Records for the task: Begin

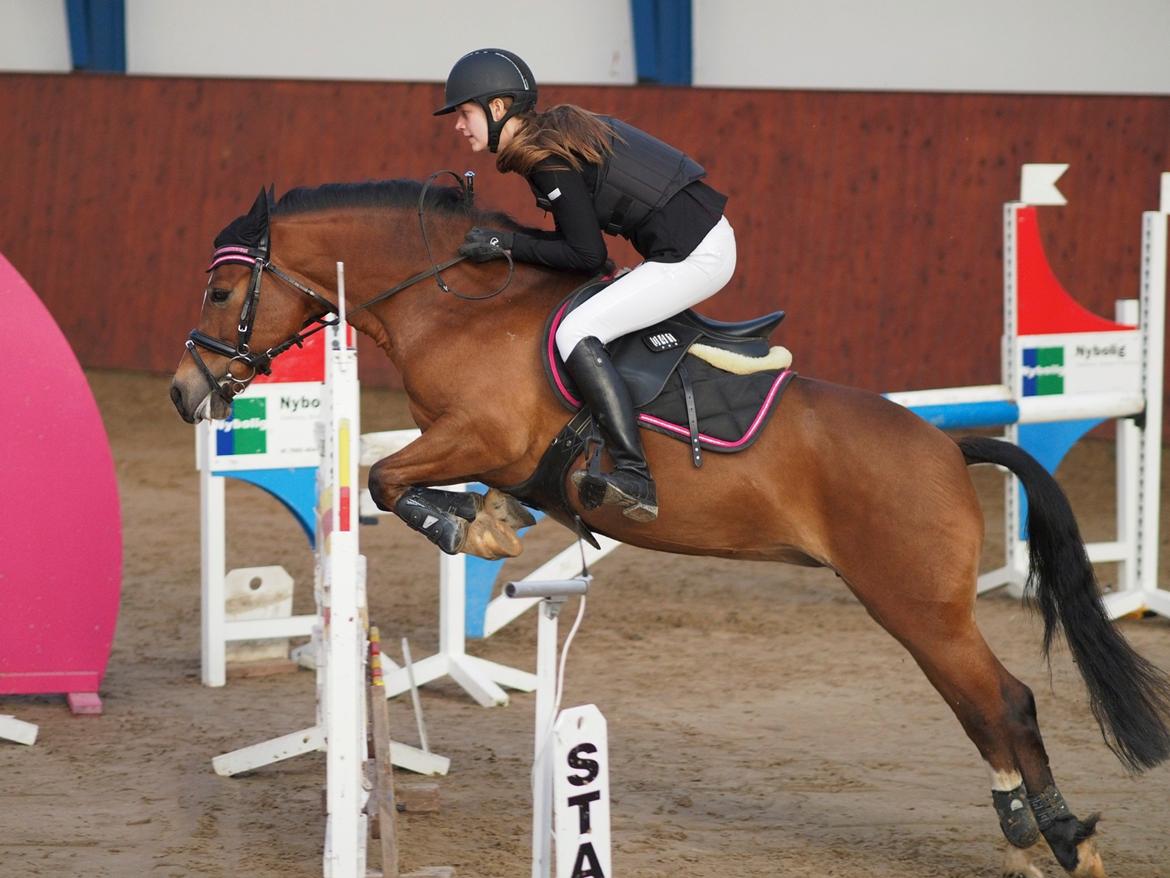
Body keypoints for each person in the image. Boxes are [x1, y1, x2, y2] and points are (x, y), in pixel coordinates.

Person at [435, 48, 737, 523]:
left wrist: (504, 241)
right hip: (686, 246)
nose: (458, 124)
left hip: (696, 255)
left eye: (465, 112)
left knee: (574, 331)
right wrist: (509, 241)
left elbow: (585, 256)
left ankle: (636, 474)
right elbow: (582, 246)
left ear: (498, 109)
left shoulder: (548, 158)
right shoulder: (550, 139)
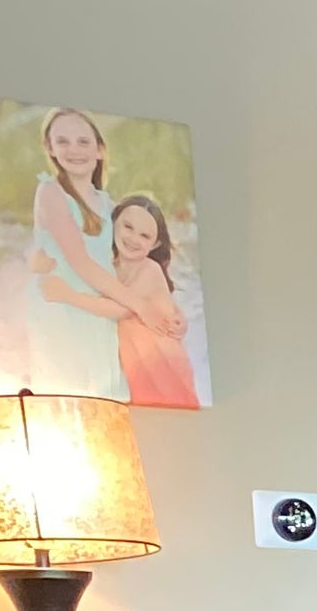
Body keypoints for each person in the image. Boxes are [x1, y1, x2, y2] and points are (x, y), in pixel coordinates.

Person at [21, 108, 135, 397]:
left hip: (97, 309)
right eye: (63, 141)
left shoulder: (109, 206)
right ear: (50, 148)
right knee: (67, 388)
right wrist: (139, 304)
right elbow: (80, 262)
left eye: (83, 142)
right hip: (61, 310)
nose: (74, 150)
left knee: (104, 390)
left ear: (99, 149)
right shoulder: (51, 192)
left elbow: (126, 260)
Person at [106, 191, 198, 407]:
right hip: (136, 365)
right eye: (128, 227)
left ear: (155, 244)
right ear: (114, 223)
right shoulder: (110, 267)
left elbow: (116, 309)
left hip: (161, 366)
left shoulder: (149, 269)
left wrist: (67, 294)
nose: (133, 239)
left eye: (144, 236)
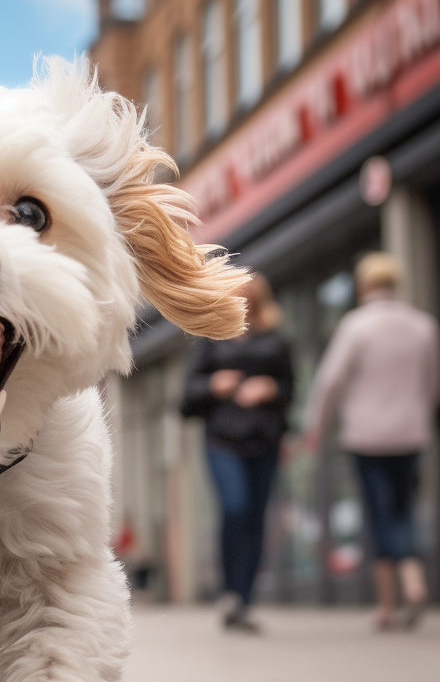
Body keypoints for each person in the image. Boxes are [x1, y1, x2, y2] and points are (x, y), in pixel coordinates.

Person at [304, 252, 440, 630]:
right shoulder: (423, 326)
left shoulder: (355, 326)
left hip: (366, 435)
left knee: (378, 514)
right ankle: (412, 580)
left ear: (365, 285)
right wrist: (419, 413)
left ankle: (388, 606)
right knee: (404, 509)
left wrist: (315, 426)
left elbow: (330, 381)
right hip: (411, 434)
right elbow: (433, 385)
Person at [181, 274, 294, 633]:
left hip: (264, 441)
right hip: (222, 441)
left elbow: (293, 390)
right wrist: (214, 385)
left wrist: (271, 388)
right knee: (235, 507)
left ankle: (243, 601)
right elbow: (185, 399)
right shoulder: (211, 339)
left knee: (256, 518)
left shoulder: (275, 342)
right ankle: (229, 590)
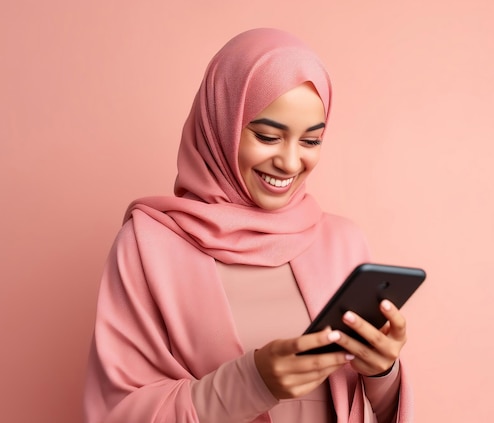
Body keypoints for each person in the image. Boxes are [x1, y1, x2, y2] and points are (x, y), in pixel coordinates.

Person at [84, 28, 414, 423]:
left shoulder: (342, 243)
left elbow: (374, 407)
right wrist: (252, 382)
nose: (290, 164)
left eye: (310, 141)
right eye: (268, 136)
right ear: (220, 123)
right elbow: (116, 413)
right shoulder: (148, 246)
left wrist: (382, 371)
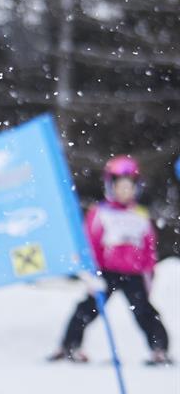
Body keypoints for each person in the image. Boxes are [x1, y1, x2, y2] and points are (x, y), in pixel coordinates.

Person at [50, 155, 170, 365]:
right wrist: (90, 271)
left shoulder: (140, 215)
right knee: (88, 308)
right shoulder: (100, 213)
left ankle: (159, 349)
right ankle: (70, 346)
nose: (124, 191)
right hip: (106, 272)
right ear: (111, 186)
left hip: (134, 273)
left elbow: (149, 247)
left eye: (128, 187)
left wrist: (149, 273)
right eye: (120, 187)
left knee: (144, 311)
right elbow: (91, 242)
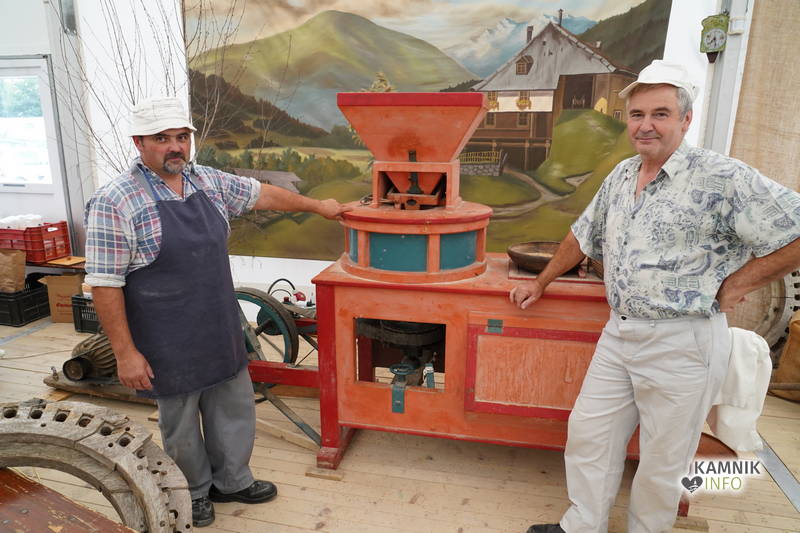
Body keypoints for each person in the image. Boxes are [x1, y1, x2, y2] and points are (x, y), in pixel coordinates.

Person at [511, 60, 800, 533]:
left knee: (665, 458)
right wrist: (541, 282)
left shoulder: (722, 177)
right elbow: (583, 234)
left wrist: (741, 283)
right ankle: (582, 525)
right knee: (590, 434)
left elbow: (795, 229)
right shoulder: (623, 175)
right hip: (619, 334)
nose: (646, 125)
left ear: (686, 120)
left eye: (660, 114)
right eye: (637, 114)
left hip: (683, 342)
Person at [84, 97, 351, 528]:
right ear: (139, 143)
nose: (175, 146)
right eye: (162, 138)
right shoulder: (116, 201)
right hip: (165, 334)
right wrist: (125, 353)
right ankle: (192, 491)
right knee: (181, 420)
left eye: (181, 137)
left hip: (217, 320)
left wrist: (318, 207)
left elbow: (264, 195)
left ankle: (232, 481)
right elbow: (104, 284)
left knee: (234, 405)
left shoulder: (206, 181)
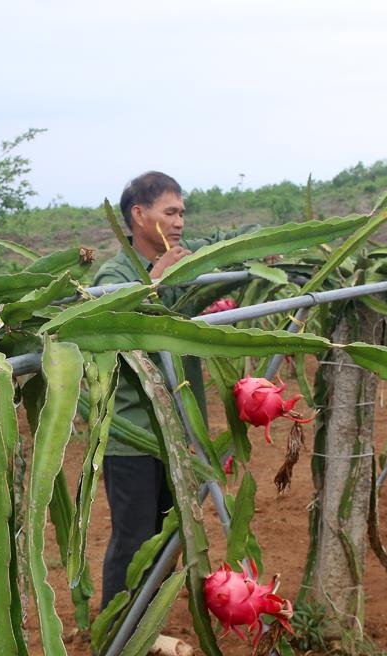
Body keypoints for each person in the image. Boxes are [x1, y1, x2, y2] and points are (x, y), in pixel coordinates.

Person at [93, 171, 256, 608]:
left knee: (169, 533)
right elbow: (112, 327)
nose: (180, 221)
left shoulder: (186, 261)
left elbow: (233, 246)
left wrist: (262, 251)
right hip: (133, 431)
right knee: (134, 537)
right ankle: (117, 633)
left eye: (183, 212)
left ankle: (146, 624)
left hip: (178, 428)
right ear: (139, 215)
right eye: (171, 212)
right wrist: (155, 282)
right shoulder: (115, 273)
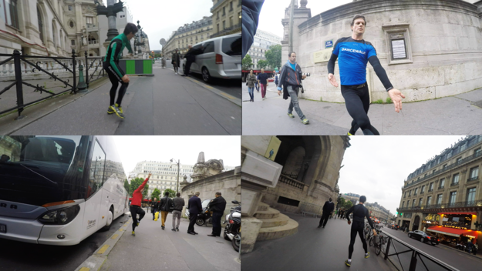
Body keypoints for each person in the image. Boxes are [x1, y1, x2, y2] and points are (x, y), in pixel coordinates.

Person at [327, 14, 405, 135]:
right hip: (348, 90)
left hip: (363, 90)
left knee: (359, 118)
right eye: (357, 23)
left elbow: (377, 66)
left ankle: (351, 133)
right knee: (363, 121)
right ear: (352, 26)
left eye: (363, 24)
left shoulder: (368, 46)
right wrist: (330, 72)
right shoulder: (341, 42)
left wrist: (389, 87)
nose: (360, 25)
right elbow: (331, 60)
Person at [103, 22, 137, 120]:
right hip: (110, 64)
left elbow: (128, 45)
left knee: (115, 84)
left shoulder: (125, 39)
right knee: (125, 82)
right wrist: (122, 75)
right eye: (133, 34)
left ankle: (111, 107)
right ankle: (117, 106)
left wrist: (131, 52)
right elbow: (112, 60)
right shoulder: (118, 41)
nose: (133, 36)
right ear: (130, 33)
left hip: (112, 63)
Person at [344, 195, 377, 267]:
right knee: (363, 239)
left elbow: (346, 214)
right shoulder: (365, 209)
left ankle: (349, 260)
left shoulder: (355, 207)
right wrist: (373, 228)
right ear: (364, 201)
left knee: (352, 241)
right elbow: (369, 219)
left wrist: (349, 220)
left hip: (354, 224)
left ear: (359, 200)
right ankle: (366, 253)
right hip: (361, 226)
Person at [277, 52, 309, 125]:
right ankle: (303, 117)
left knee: (293, 100)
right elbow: (281, 77)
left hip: (297, 86)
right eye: (292, 56)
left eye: (295, 56)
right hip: (289, 86)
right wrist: (279, 88)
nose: (294, 57)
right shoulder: (285, 66)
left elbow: (299, 77)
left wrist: (302, 77)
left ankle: (289, 111)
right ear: (289, 57)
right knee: (296, 102)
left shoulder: (297, 66)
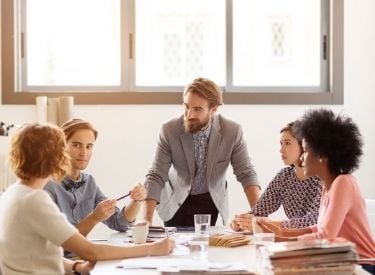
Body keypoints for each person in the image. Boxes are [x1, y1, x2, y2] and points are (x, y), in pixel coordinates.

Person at [0, 123, 174, 274]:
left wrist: (76, 267)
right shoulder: (35, 200)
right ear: (56, 156)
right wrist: (152, 248)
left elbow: (38, 254)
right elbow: (90, 252)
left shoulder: (13, 193)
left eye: (89, 146)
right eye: (69, 147)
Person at [258, 109, 375, 274]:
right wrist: (281, 232)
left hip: (363, 265)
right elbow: (318, 229)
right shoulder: (328, 185)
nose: (301, 158)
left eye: (305, 151)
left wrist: (280, 239)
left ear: (321, 156)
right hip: (339, 262)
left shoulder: (343, 183)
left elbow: (325, 237)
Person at [144, 77, 261, 227]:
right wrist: (146, 219)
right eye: (186, 106)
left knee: (205, 247)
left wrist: (260, 215)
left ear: (213, 109)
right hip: (175, 201)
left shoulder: (232, 131)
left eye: (198, 109)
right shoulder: (169, 130)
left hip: (209, 201)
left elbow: (246, 173)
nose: (190, 114)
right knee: (175, 248)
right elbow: (156, 174)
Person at [44, 118, 146, 238]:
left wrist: (137, 200)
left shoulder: (89, 182)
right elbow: (58, 241)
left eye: (89, 146)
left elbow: (119, 223)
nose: (84, 153)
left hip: (82, 255)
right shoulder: (47, 186)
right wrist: (94, 218)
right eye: (76, 145)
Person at [231, 121, 322, 232]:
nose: (281, 150)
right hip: (293, 240)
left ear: (304, 145)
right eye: (281, 144)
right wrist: (240, 221)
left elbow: (314, 221)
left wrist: (268, 224)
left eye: (287, 143)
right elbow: (259, 211)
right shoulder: (284, 177)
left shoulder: (322, 179)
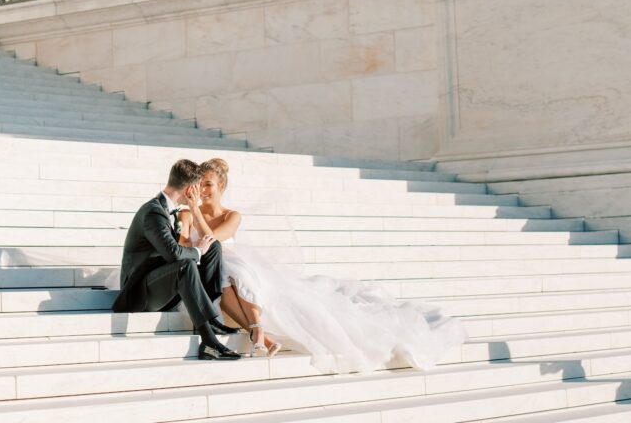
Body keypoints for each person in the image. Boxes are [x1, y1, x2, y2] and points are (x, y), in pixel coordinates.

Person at [176, 157, 466, 374]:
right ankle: (256, 330)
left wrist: (196, 217)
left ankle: (255, 328)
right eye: (200, 184)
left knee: (239, 274)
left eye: (209, 184)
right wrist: (190, 216)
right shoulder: (189, 213)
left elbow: (217, 239)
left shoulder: (232, 215)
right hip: (210, 268)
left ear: (222, 186)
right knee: (228, 275)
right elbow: (186, 243)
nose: (202, 189)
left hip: (233, 259)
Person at [111, 158, 242, 361]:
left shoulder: (170, 209)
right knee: (185, 264)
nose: (199, 192)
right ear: (190, 189)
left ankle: (212, 319)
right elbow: (174, 253)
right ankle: (208, 342)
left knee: (213, 246)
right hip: (139, 293)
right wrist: (198, 251)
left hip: (159, 281)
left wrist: (201, 249)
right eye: (198, 187)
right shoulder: (154, 211)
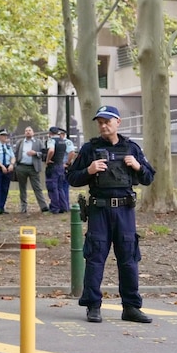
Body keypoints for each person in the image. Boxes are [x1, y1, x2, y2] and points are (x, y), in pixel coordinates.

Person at [67, 105, 155, 324]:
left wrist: (137, 166)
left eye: (107, 121)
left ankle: (131, 307)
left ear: (118, 122)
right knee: (95, 258)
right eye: (100, 122)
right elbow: (72, 178)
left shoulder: (131, 148)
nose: (104, 125)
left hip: (125, 211)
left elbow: (148, 177)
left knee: (129, 259)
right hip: (99, 210)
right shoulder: (90, 149)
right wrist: (89, 170)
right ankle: (93, 306)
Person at [13, 126, 50, 213]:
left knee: (37, 187)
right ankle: (23, 207)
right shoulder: (20, 142)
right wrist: (15, 165)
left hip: (33, 168)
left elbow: (44, 153)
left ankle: (43, 206)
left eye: (29, 130)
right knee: (22, 188)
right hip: (21, 167)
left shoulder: (38, 142)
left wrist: (35, 153)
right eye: (26, 131)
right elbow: (15, 153)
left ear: (33, 132)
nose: (28, 132)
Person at [45, 126, 67, 214]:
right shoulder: (63, 141)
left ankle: (55, 208)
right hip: (60, 165)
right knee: (60, 187)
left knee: (52, 187)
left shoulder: (51, 140)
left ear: (50, 133)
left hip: (53, 166)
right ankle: (63, 207)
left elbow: (51, 151)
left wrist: (47, 160)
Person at [60, 128, 76, 212]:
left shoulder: (67, 142)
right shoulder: (59, 142)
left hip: (64, 167)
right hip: (60, 166)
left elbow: (72, 152)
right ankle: (63, 205)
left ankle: (65, 205)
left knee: (64, 186)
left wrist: (67, 163)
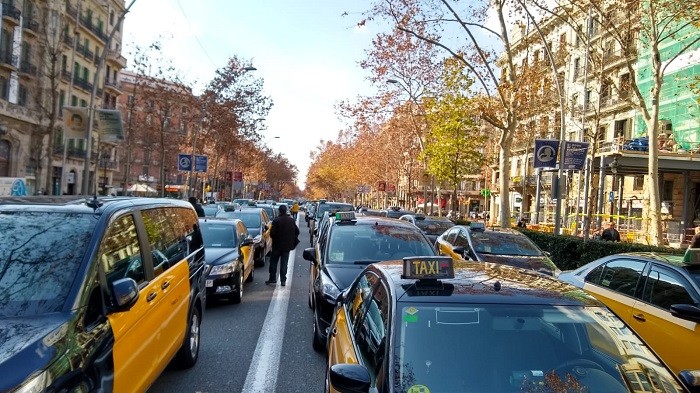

Records for the task: End

◆ **Work task**: Quote word for word only the lines above from the one containing "right hip: (175, 201)" through the one containing "right knee: (185, 264)". Pictures stay out of your copy.

◆ **Answer to the exercise**:
right hip: (175, 201)
left shoulder: (232, 131)
left eye: (198, 109)
right shoulder: (169, 130)
left hip: (209, 201)
left elbow: (246, 173)
nose: (190, 114)
right knee: (175, 248)
right elbow: (156, 174)
Person at [44, 118, 146, 238]:
left wrist: (137, 200)
left shoulder: (89, 182)
right elbow: (58, 241)
left eye: (89, 146)
left elbow: (119, 223)
nose: (84, 153)
left hip: (82, 255)
right shoulder: (47, 186)
right wrist: (94, 218)
right eye: (76, 145)
Person at [231, 121, 322, 232]:
nose: (281, 150)
right hip: (293, 240)
left ear: (304, 145)
right eye: (281, 144)
right wrist: (240, 221)
left elbow: (314, 221)
left wrist: (268, 224)
left eye: (287, 143)
right elbow: (259, 211)
right shoulder: (284, 177)
left shoulder: (322, 179)
Body keypoints for each person in the image. Boxes are [x1, y1, x2, y2] and points are (x, y), in pixel coordinates.

Person at [176, 157, 466, 374]:
right ankle: (256, 330)
left wrist: (196, 217)
left ankle: (255, 328)
right eye: (200, 184)
left knee: (239, 274)
left eye: (209, 184)
right wrist: (190, 216)
right shoulder: (189, 213)
left elbow: (217, 239)
left shoulder: (232, 215)
right hip: (210, 268)
left ear: (222, 186)
right knee: (228, 275)
right elbow: (186, 243)
nose: (202, 189)
left hip: (233, 259)
Person at [111, 158, 242, 361]:
left shoulder: (170, 209)
right knee: (185, 264)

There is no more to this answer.